Still Expect Volatility in 2019

 

An extended period of historic calm in equity markets came to a screeching halt in 2018 as volatility resurfaced in most markets. For example, after recording daily declines of 1% or greater only four times in 2017, the Standard & Poor’s 500 Composite Index fell by more than 1% on 32 separate days and more than 3% on five days. Overall, global stocks declined for the first time since 2015, as the MSCI ACWI slid 9.4% in U.S. dollar terms.

 

As we once again approach record highs, it is tempting to forget the declines from 2018.  However, Investors can expect volatility to continue throughout 2019 as the primary trends driving the turbulence last year are likely to persist. Among these are the ongoing trade dispute, rising U.S. interest rates and mounting debt levels.

 

With regard to global trade, the U.S. and China continue discussions to resolve their ongoing dispute, and markets have risen on rumors of progress.
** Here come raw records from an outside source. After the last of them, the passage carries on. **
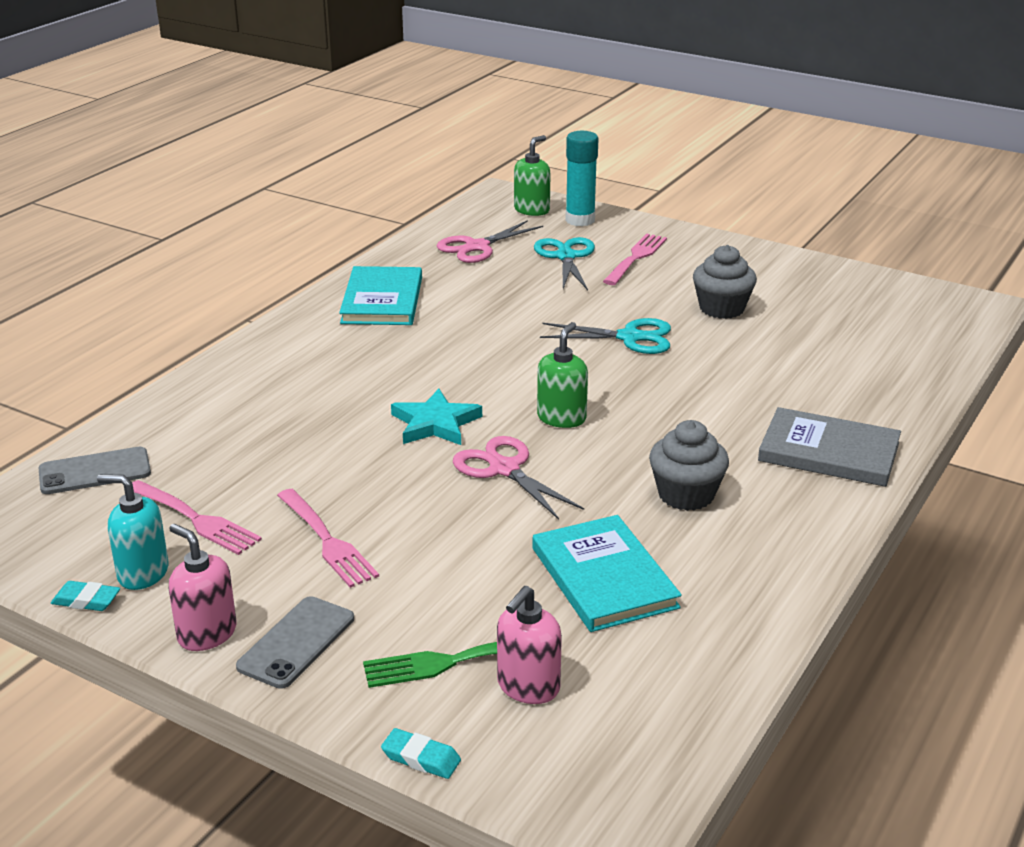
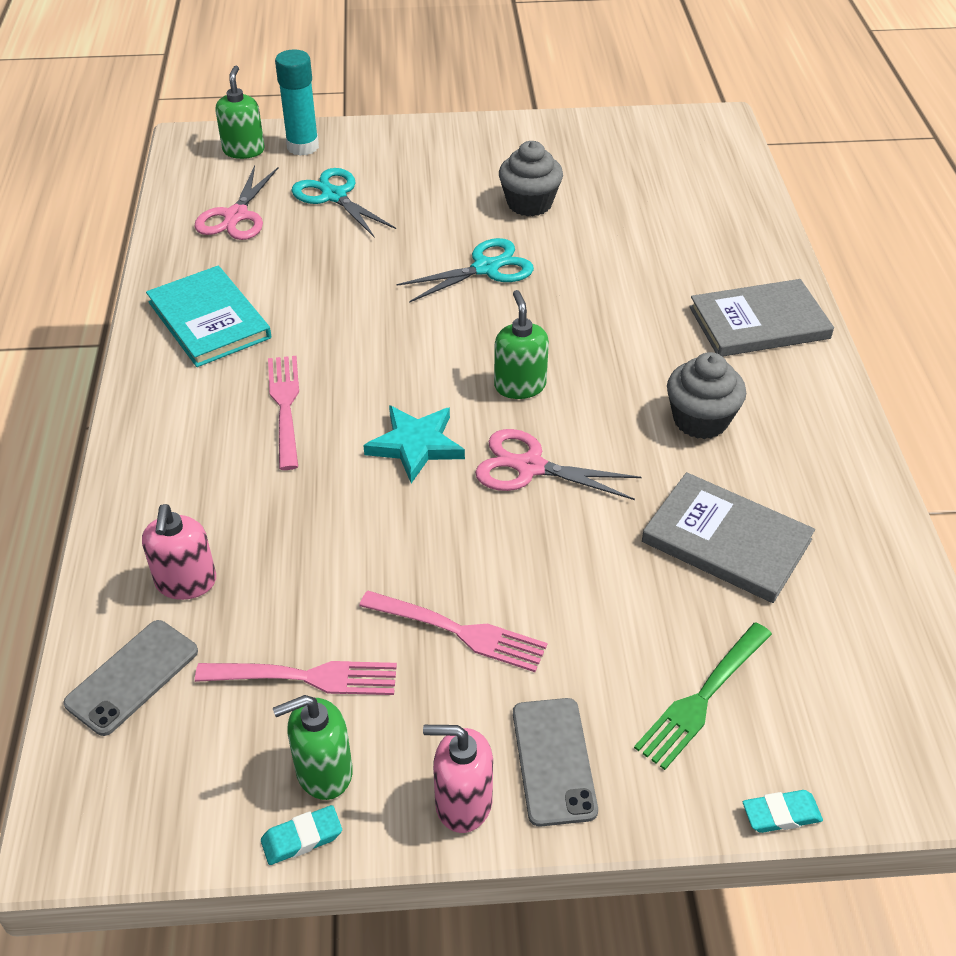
camera: 35 degrees left, 15 degrees up
turquoise soap dispenser [97,474,168,590] -> green soap dispenser [273,695,353,800]
pink soap dispenser [497,586,562,704] -> pink soap dispenser moved to [142,504,216,600]
turquoise book [533,515,682,632] -> grey book [642,472,815,603]
pink fork [603,234,667,285] -> pink fork moved to [268,356,299,470]

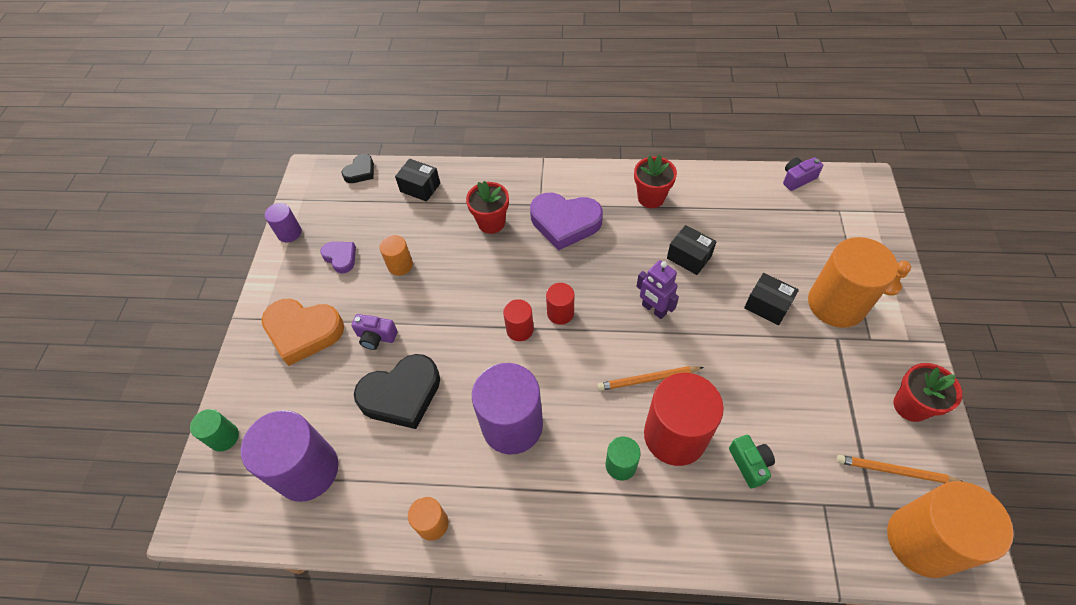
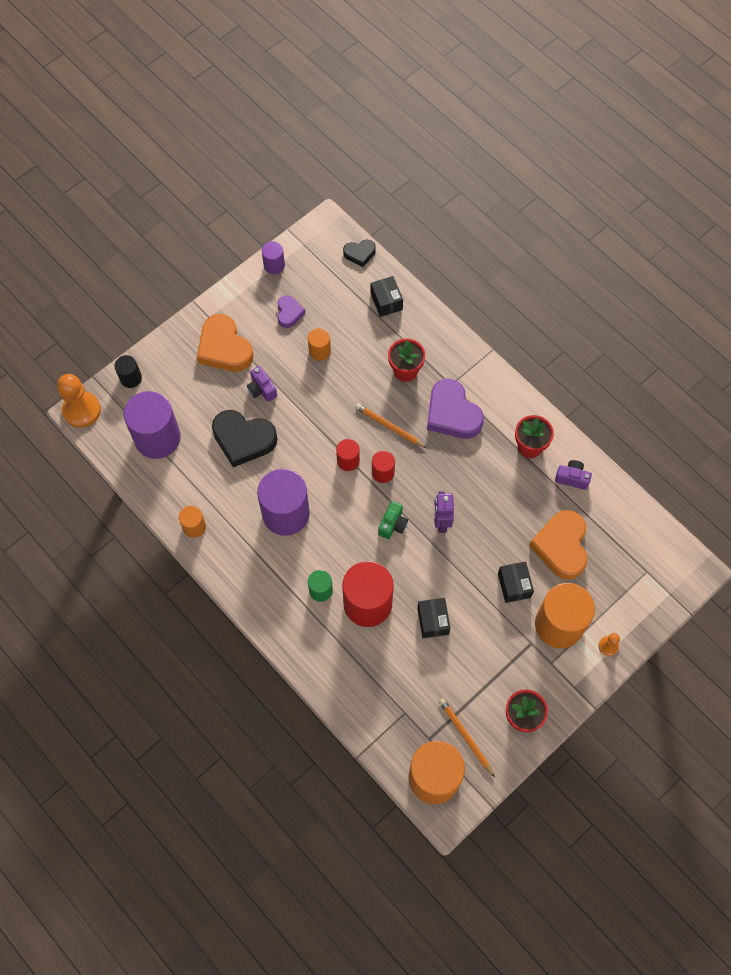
camera: 40 degrees right, 10 degrees up
green cylinder [190,409,239,452] -> black cylinder [114,355,142,388]
orange pencil [597,366,704,391] -> orange pencil moved to [355,404,427,448]
black box [667,225,717,275] -> black box moved to [417,598,450,638]
green camera [729,435,775,488] -> green camera moved to [378,501,408,539]
purple camera [783,157,823,191] -> purple camera moved to [555,460,592,490]
none -> orange pawn [57,374,101,428]
none -> orange heart [529,510,588,580]

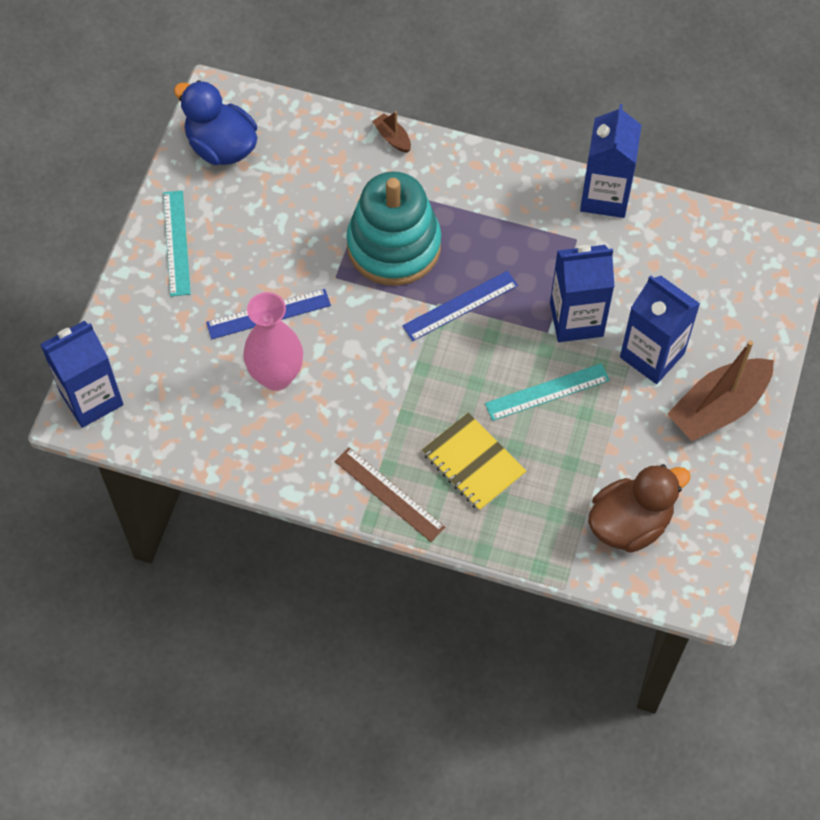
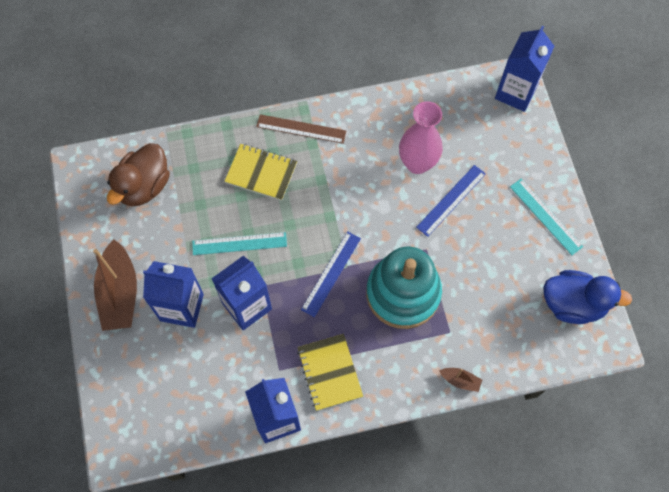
camera: 150 degrees right, 5 degrees up
turquoise ruler [485,363,610,421] -> turquoise ruler turned 45 degrees clockwise [192,232,287,255]
brown boat [667,340,774,441] -> brown boat turned 150 degrees clockwise [93,239,137,331]
none -> yellow notebook [297,334,363,411]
However, investors are mindful that the disagreement could drag on as tariffs continue to disrupt the flow of goods among the U.S., China, Europe and other trade partners.

 

After raising interest rates four times in 2018, contributing to some of the market turbulence, the U.S. Federal Reserve has recently indicated that it will pause or slow rate hikes in 2019. While this may be heartening to uneasy investors, the Fed continues to sell assets to reduce its balance sheet, contributing to tighter monetary conditions. The tighter conditions, along with uncertainty over how the Fed plans to proceed, could fuel volatility going forward.

 

Meanwhile, thanks to the historically low rates of recent years, debt levels have escalated as government agencies, consumers and companies have aggressively taken advantage of cheap debt. As debt-service costs rise, borrowers may have to limit their spending.

 

We continue to believe that remaining appropriately diversified and focusing on fundamentals remains the best approach.